Isn't this an anti-feature? The ability to revoke an SSH key specific to a stolen laptop from a server or your Github account seems like a benefit. Using the same SSH key on every machine is a downgrade.

On the other hand, the ability to manage access to shared keys is really nice.

[Yeri]

I guess rotating one key is easier though. Just update in 1psw and done.

[tialaramex]

But why are you "rotating" keys? Most of the reasons people give involve unnecessary exposure of the private key material, which is exactly what you're encouraging by having 1password keep these keys instead of them living on individual hardware.

[Yeri]

Well keeps are also shared via chat or emails and people exit the company. Sure taking out one key is more precise but rotating all is probably easier

[tialaramex]

You may notice they aren't called "Fun size sharing keys" or "Family pack keys" but instead "Private keys" because of that word "Private".

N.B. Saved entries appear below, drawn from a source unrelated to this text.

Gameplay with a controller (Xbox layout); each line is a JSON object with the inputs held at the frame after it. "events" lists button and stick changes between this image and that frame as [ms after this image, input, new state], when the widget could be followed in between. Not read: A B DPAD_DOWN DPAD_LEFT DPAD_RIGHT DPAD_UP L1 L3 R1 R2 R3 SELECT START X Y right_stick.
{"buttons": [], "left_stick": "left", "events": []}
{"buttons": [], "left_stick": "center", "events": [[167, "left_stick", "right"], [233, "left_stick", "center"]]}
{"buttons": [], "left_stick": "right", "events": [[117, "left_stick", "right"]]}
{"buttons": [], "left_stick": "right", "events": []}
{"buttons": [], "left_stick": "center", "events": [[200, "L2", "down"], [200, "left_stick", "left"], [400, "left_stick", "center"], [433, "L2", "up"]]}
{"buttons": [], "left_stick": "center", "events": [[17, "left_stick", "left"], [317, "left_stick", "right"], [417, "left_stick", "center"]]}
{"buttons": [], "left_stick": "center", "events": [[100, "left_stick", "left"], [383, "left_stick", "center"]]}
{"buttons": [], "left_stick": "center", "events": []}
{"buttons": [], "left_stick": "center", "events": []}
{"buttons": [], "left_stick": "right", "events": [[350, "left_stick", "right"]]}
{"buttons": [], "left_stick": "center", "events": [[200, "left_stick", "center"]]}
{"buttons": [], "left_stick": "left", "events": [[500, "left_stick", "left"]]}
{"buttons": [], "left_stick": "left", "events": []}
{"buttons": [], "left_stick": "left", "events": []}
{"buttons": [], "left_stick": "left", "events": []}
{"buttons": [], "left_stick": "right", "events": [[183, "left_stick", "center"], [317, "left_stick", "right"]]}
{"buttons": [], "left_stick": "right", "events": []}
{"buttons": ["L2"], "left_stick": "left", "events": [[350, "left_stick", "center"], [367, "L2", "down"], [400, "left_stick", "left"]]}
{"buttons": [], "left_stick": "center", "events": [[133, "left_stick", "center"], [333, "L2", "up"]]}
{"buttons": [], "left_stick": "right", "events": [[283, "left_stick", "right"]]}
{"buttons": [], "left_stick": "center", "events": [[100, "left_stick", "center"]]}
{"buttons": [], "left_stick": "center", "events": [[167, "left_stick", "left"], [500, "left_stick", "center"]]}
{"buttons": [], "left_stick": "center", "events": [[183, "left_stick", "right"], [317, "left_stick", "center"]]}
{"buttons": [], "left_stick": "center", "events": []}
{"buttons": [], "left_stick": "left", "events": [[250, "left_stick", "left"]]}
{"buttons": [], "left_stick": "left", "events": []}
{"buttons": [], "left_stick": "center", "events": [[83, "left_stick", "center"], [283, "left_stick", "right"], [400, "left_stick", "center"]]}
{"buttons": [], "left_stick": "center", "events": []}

You don't need to wait for people to "exit the company". Sharing private keys was wrong, invalidate those keys. If somebody else knows your private key it isn't private any more. Get this stuff right and rotating keys is unecessary, get it wrong and rotating keys can't help you.

[kristjansson]

Presumably if the laptop is stolen, the key isn’t exposed because it’s in 1Password, and the attacker doesn’t have your master password?